Data excerpts:
= Beginning of Section =

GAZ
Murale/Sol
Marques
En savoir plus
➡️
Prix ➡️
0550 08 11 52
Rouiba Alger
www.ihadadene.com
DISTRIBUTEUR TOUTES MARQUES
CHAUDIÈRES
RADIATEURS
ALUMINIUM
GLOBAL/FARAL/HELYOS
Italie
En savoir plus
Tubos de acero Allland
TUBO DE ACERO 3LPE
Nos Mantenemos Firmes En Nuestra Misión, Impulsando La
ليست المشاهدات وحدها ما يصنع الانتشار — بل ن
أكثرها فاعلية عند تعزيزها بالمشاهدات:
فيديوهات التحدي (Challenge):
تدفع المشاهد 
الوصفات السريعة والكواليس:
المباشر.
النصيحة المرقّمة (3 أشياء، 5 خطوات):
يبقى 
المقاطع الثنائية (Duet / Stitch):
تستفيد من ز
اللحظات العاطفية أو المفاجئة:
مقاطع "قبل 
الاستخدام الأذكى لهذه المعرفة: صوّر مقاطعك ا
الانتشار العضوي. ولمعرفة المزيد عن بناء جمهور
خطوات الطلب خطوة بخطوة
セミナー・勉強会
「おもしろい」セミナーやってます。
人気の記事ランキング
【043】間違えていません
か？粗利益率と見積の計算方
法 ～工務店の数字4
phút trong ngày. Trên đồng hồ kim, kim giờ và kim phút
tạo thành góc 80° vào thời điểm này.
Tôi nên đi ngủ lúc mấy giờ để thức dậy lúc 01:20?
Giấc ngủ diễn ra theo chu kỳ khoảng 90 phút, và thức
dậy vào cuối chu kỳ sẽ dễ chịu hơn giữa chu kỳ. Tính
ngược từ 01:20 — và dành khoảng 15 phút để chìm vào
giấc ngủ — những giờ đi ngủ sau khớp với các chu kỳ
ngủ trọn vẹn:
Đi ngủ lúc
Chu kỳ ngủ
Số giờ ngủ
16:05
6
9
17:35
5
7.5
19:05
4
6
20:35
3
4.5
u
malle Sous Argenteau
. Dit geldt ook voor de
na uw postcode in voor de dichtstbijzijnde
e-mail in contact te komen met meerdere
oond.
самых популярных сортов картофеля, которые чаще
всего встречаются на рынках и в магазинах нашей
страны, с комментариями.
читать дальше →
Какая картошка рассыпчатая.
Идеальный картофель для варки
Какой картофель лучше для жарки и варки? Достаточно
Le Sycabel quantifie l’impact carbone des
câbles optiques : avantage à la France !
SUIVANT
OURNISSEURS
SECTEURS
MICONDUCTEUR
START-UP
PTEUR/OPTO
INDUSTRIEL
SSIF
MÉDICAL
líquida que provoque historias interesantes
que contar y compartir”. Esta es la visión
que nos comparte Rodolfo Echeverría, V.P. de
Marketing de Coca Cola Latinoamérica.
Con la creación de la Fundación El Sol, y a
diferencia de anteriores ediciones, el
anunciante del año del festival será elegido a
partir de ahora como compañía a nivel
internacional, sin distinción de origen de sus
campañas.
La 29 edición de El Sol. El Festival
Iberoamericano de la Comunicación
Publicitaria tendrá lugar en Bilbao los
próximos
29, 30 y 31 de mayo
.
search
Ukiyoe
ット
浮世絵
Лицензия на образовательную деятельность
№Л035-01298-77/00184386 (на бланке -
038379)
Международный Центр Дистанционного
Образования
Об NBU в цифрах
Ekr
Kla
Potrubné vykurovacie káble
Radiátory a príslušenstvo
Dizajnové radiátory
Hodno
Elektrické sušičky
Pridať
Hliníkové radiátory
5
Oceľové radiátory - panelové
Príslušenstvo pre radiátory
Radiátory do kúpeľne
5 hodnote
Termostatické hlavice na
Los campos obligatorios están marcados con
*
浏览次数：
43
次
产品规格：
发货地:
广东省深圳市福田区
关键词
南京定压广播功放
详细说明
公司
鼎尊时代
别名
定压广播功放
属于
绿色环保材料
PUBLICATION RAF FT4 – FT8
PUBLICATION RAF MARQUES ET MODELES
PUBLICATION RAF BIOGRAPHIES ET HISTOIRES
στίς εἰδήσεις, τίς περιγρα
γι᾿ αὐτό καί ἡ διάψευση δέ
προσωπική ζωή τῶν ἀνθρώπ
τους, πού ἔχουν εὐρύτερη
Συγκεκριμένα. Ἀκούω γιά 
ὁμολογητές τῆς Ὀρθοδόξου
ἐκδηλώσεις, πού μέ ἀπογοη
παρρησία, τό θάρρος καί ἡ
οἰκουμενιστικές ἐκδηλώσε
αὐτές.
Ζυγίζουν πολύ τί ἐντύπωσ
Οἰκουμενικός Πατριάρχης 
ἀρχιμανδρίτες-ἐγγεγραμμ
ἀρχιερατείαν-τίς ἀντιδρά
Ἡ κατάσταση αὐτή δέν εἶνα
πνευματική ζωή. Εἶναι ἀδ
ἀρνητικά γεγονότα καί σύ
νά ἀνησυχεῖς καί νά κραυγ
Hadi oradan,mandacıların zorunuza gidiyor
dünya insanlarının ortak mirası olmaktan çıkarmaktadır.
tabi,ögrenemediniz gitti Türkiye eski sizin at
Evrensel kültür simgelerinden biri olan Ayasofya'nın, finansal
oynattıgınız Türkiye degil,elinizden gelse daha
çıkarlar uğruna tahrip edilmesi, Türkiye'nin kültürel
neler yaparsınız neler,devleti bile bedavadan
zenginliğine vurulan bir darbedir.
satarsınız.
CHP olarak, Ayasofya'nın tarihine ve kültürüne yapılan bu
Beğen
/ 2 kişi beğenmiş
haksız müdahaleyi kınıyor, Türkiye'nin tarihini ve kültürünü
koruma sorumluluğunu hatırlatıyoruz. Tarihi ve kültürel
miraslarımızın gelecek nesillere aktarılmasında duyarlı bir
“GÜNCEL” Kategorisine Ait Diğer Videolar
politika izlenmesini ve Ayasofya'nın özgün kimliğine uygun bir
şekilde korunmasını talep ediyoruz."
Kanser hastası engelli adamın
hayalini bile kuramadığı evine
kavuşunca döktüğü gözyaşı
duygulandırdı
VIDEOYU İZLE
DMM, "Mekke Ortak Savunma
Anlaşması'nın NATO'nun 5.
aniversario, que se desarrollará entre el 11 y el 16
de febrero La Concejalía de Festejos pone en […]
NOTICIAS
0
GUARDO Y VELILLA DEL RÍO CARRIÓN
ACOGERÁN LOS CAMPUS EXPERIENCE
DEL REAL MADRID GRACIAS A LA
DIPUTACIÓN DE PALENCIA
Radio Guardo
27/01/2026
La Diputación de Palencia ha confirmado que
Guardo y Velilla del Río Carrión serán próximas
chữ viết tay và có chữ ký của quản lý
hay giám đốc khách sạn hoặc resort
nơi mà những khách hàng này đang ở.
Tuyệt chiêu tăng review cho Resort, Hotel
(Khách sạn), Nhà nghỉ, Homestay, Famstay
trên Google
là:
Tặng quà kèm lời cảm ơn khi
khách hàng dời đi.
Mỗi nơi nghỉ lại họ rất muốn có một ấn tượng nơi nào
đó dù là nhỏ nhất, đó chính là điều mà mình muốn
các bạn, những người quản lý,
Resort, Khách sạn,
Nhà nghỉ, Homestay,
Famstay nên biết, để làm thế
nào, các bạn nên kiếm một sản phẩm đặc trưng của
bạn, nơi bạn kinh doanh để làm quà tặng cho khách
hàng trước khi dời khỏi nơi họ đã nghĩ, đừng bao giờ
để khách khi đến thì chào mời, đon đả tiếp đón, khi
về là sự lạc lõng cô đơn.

= End of Section =

Reproduce the records above in full and with exact wording.

GAZ
Murale/Sol
Marques
En savoir plus
➡️
Prix ➡️
0550 08 11 52
Rouiba Alger
www.ihadadene.com
DISTRIBUTEUR TOUTES MARQUES
CHAUDIÈRES
RADIATEURS
ALUMINIUM
GLOBAL/FARAL/HELYOS
Italie
En savoir plus
Tubos de acero Allland
TUBO DE ACERO 3LPE
Nos Mantenemos Firmes En Nuestra Misión, Impulsando La
ليست المشاهدات وحدها ما يصنع الانتشار — بل ن
أكثرها فاعلية عند تعزيزها بالمشاهدات:
فيديوهات التحدي (Challenge):
تدفع المشاهد 
الوصفات السريعة والكواليس:
المباشر.
النصيحة المرقّمة (3 أشياء، 5 خطوات):
يبقى 
المقاطع الثنائية (Duet / Stitch):
تستفيد من ز
اللحظات العاطفية أو المفاجئة:
مقاطع "قبل 
الاستخدام الأذكى لهذه المعرفة: صوّر مقاطعك ا
الانتشار العضوي. ولمعرفة المزيد عن بناء جمهور
خطوات الطلب خطوة بخطوة
セミナー・勉強会
「おもしろい」セミナーやってます。
人気の記事ランキング
【043】間違えていません
か？粗利益率と見積の計算方
法 ～工務店の数字4
phút trong ngày. Trên đồng hồ kim, kim giờ và kim phút
tạo thành góc 80° vào thời điểm này.
Tôi nên đi ngủ lúc mấy giờ để thức dậy lúc 01:20?
Giấc ngủ diễn ra theo chu kỳ khoảng 90 phút, và thức
dậy vào cuối chu kỳ sẽ dễ chịu hơn giữa chu kỳ. Tính
ngược từ 01:20 — và dành khoảng 15 phút để chìm vào
giấc ngủ — những giờ đi ngủ sau khớp với các chu kỳ
ngủ trọn vẹn:
Đi ngủ lúc
Chu kỳ ngủ
Số giờ ngủ
16:05
6
9
17:35
5
7.5
19:05
4
6
20:35
3
4.5
u
malle Sous Argenteau
. Dit geldt ook voor de
na uw postcode in voor de dichtstbijzijnde
e-mail in contact te komen met meerdere
oond.
самых популярных сортов картофеля, которые чаще
всего встречаются на рынках и в магазинах нашей
страны, с комментариями.
читать дальше →
Какая картошка рассыпчатая.
Идеальный картофель для варки
Какой картофель лучше для жарки и варки? Достаточно
Le Sycabel quantifie l’impact carbone des
câbles optiques : avantage à la France !
SUIVANT
OURNISSEURS
SECTEURS
MICONDUCTEUR
START-UP
PTEUR/OPTO
INDUSTRIEL
SSIF
MÉDICAL
líquida que provoque historias interesantes
que contar y compartir”. Esta es la visión
que nos comparte Rodolfo Echeverría, V.P. de
Marketing de Coca Cola Latinoamérica.
Con la creación de la Fundación El Sol, y a
diferencia de anteriores ediciones, el
anunciante del año del festival será elegido a
partir de ahora como compañía a nivel
internacional, sin distinción de origen de sus
campañas.
La 29 edición de El Sol. El Festival
Iberoamericano de la Comunicación
Publicitaria tendrá lugar en Bilbao los
próximos
29, 30 y 31 de mayo
.
search
Ukiyoe
ット
浮世絵
Лицензия на образовательную деятельность
№Л035-01298-77/00184386 (на бланке -
038379)
Международный Центр Дистанционного
Образования
Об NBU в цифрах
Ekr
Kla
Potrubné vykurovacie káble
Radiátory a príslušenstvo
Dizajnové radiátory
Hodno
Elektrické sušičky
Pridať
Hliníkové radiátory
5
Oceľové radiátory - panelové
Príslušenstvo pre radiátory
Radiátory do kúpeľne
5 hodnote
Termostatické hlavice na
Los campos obligatorios están marcados con
*
浏览次数：
43
次
产品规格：
发货地:
广东省深圳市福田区
关键词
南京定压广播功放
详细说明
公司
鼎尊时代
别名
定压广播功放
属于
绿色环保材料
PUBLICATION RAF FT4 – FT8
PUBLICATION RAF MARQUES ET MODELES
PUBLICATION RAF BIOGRAPHIES ET HISTOIRES
στίς εἰδήσεις, τίς περιγρα
γι᾿ αὐτό καί ἡ διάψευση δέ
προσωπική ζωή τῶν ἀνθρώπ
τους, πού ἔχουν εὐρύτερη
Συγκεκριμένα. Ἀκούω γιά 
ὁμολογητές τῆς Ὀρθοδόξου
ἐκδηλώσεις, πού μέ ἀπογοη
παρρησία, τό θάρρος καί ἡ
οἰκουμενιστικές ἐκδηλώσε
αὐτές.
Ζυγίζουν πολύ τί ἐντύπωσ
Οἰκουμενικός Πατριάρχης 
ἀρχιμανδρίτες-ἐγγεγραμμ
ἀρχιερατείαν-τίς ἀντιδρά
Ἡ κατάσταση αὐτή δέν εἶνα
πνευματική ζωή. Εἶναι ἀδ
ἀρνητικά γεγονότα καί σύ
νά ἀνησυχεῖς καί νά κραυγ
Hadi oradan,mandacıların zorunuza gidiyor
dünya insanlarının ortak mirası olmaktan çıkarmaktadır.
tabi,ögrenemediniz gitti Türkiye eski sizin at
Evrensel kültür simgelerinden biri olan Ayasofya'nın, finansal
oynattıgınız Türkiye degil,elinizden gelse daha
çıkarlar uğruna tahrip edilmesi, Türkiye'nin kültürel
neler yaparsınız neler,devleti bile bedavadan
zenginliğine vurulan bir darbedir.
satarsınız.
CHP olarak, Ayasofya'nın tarihine ve kültürüne yapılan bu
Beğen
/ 2 kişi beğenmiş
haksız müdahaleyi kınıyor, Türkiye'nin tarihini ve kültürünü
koruma sorumluluğunu hatırlatıyoruz. Tarihi ve kültürel
miraslarımızın gelecek nesillere aktarılmasında duyarlı bir
“GÜNCEL” Kategorisine Ait Diğer Videolar
politika izlenmesini ve Ayasofya'nın özgün kimliğine uygun bir
şekilde korunmasını talep ediyoruz."
Kanser hastası engelli adamın
hayalini bile kuramadığı evine
kavuşunca döktüğü gözyaşı
duygulandırdı
VIDEOYU İZLE
DMM, "Mekke Ortak Savunma
Anlaşması'nın NATO'nun 5.
aniversario, que se desarrollará entre el 11 y el 16
de febrero La Concejalía de Festejos pone en […]
NOTICIAS
0
GUARDO Y VELILLA DEL RÍO CARRIÓN
ACOGERÁN LOS CAMPUS EXPERIENCE
DEL REAL MADRID GRACIAS A LA
DIPUTACIÓN DE PALENCIA
Radio Guardo
27/01/2026
La Diputación de Palencia ha confirmado que
Guardo y Velilla del Río Carrión serán próximas
chữ viết tay và có chữ ký của quản lý
hay giám đốc khách sạn hoặc resort
nơi mà những khách hàng này đang ở.
Tuyệt chiêu tăng review cho Resort, Hotel
(Khách sạn), Nhà nghỉ, Homestay, Famstay
trên Google
là:
Tặng quà kèm lời cảm ơn khi
khách hàng dời đi.
Mỗi nơi nghỉ lại họ rất muốn có một ấn tượng nơi nào
đó dù là nhỏ nhất, đó chính là điều mà mình muốn
các bạn, những người quản lý,
Resort, Khách sạn,
Nhà nghỉ, Homestay,
Famstay nên biết, để làm thế
nào, các bạn nên kiếm một sản phẩm đặc trưng của
bạn, nơi bạn kinh doanh để làm quà tặng cho khách
hàng trước khi dời khỏi nơi họ đã nghĩ, đừng bao giờ
để khách khi đến thì chào mời, đon đả tiếp đón, khi
về là sự lạc lõng cô đơn.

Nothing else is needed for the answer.